Provided passage:
People have sex because it is one of the most intense physical and emotional experiences a human can have, next to cheesecake and some forms of drugs. lol

Kardamom's avatar

Seriously? Who are you? Sheldon Cooper?

Eating salted peanuts has risks too. You could choke, you could develop high blood pressure, you could go into anaphylactic shock if you’ve never eaten them and had an allergic reaction, but most people love peanuts. And penises ; – )

Pinklady's avatar

@Coloma Sex similar to cheesecake!!! Wow I must be missing on a lot! :p

Coloma's avatar

@Pinklady Well, after 50 cheesecake wins, but before…it’s a tie, best combined into one giant orgy of hedonism. lol

Pinklady's avatar

@Coloma Then I can’t imagine the pleasure of eating cheesecake while having sex… Have you tried that combination yet?

Coloma's avatar

@Pinklady I’m old now, I’ve tried everything. haha
‘Best combo? Sex and Cool Whip. lol

linguaphile's avatar

I’ve had sex in several different ways…

In one of the ways—I focused the entire time on performing, on doing a good “job,” on what I looked like, how I moved, on my partner’s satisfaction. That type of sex was fun—but it got old fast and I’d take a bite of cheesecake over that kind of sex any day.

Tasks to complete:
• A. In the forum thread about why people have sex, what does Coloma name as the best combo?
• B. Pick up the forum thread about why people have sex right after its last sentence and carry it on.
The data after this thread is separate material with no connection to it.

Data provided:
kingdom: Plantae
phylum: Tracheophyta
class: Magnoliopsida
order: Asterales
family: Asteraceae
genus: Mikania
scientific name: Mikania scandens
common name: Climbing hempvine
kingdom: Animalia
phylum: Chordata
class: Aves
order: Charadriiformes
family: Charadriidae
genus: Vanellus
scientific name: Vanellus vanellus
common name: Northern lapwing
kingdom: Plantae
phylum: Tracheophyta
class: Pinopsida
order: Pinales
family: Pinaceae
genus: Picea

Answers by task:
• A. Sex and Cool Whip.

• B.
The second way was the fireworks and animal rage type—incredible fun!! But, it only lasted a few sessions. After that- something just fizzled, like a dead firework. Again, cheesecake’s better- it lasts longer.

Another way—I just went through the motions out of obligation or whatever. Looking at cheesecake is far better.

Then… I found someone with whom sex became a trip to heaven, every single time. There is no focus on performance, just on sharing and appreciating each other. It’s intensely emotional, physical, mental and spiritual all at once. It’s indescribable. After that, what do you mean, cheesecake exists?

The physical risks can be taken care of with a few precautions.

jerv's avatar

Instinct requires no reason. Sex is a basic instinct… and a fun one at that.

Also, as had been pointed out, everything has risks, and peoples perception of those risks of often out of kilter. For instance, many people are afraid of flying because of plane crashes, yet they have no issues driving despite your odds of dying being orders of magnitude greater. As someone who drives amongst idiots on my way to work in the machine shop of a foundry, and who had been on the roof of an aircraft carrier during flight ops, I find the risks associated with sex far lower than most things I’ve done.

Coloma's avatar

@linguaphile Brilliant and so perfectly true! ;-)

Coloma's avatar

@Kardamom Excellent metaphors, but…nobody wants a peanut sized penis. lolol

Aethelflaed's avatar

Cuz it’s crazy fuckin’ fun. Same reason we do all the other potentially risky things.

Exactly which risks are we talking about, anyway?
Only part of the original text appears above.